#### [PROBLEM DESCRIPTION]
Nothing outside the range below should be printed. Output exactly the lines from the line with "thumb cmc: (248, 148)" to the line with "thumb mcp: (513, 123)", both included.

#### [RECORDS FOR THIS EXERCISE]
——

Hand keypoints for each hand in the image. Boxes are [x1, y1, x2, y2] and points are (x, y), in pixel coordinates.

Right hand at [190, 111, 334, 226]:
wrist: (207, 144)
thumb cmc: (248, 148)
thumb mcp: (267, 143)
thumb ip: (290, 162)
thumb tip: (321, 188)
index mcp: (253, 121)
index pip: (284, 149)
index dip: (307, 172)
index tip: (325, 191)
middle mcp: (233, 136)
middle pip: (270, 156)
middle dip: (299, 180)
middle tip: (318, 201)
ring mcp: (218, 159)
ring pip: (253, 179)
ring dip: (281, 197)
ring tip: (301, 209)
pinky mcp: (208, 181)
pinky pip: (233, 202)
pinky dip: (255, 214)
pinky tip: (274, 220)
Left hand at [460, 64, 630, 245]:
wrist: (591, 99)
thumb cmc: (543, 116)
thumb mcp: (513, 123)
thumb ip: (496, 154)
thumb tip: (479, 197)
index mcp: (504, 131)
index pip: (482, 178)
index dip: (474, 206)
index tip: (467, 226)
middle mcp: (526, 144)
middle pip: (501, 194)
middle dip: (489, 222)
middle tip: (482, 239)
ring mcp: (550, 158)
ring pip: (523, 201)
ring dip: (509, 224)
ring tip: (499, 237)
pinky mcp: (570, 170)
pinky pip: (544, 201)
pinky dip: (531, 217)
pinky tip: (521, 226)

——

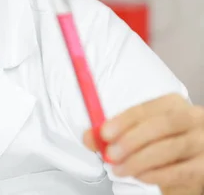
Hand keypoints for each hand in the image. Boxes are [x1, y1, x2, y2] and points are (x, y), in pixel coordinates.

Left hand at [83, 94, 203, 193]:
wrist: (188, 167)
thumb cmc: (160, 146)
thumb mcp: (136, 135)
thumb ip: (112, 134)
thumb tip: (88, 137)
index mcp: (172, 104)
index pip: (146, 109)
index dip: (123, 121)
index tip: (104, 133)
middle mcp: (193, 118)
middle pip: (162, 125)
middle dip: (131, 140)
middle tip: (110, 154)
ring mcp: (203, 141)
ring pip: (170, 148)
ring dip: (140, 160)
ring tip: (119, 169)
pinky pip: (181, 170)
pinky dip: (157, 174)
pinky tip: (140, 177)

——

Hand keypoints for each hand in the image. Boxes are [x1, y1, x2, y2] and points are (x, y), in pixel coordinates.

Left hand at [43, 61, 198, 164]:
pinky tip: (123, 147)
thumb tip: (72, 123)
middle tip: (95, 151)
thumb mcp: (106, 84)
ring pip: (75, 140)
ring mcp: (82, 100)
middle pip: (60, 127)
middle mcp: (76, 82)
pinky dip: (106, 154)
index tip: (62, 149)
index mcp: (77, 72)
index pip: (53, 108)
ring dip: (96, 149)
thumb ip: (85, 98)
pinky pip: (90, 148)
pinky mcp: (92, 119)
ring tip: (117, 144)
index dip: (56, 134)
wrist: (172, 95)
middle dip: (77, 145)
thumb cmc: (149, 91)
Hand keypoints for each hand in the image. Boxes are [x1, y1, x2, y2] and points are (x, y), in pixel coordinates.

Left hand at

——

#### [OUTPUT OF THE EXERCISE]
thumb cmc: (248, 148)
thumb mcp: (267, 143)
thumb ip: (290, 162)
thumb tip: (321, 188)
index mcp: (253, 121)
index pip: (284, 149)
index dip: (307, 172)
index tip: (325, 191)
middle mcp: (233, 136)
middle pip: (270, 156)
middle dip: (299, 180)
middle tip: (318, 201)
ring mcp: (218, 159)
ring pip: (253, 179)
ring dip: (281, 197)
ring tip: (301, 209)
pinky mcp: (208, 181)
pinky pip: (233, 202)
pinky dip: (255, 214)
pinky tip: (274, 220)
Left hand at [460, 64, 630, 245]:
wrist: (591, 99)
thumb cmc: (543, 116)
thumb mcp: (513, 123)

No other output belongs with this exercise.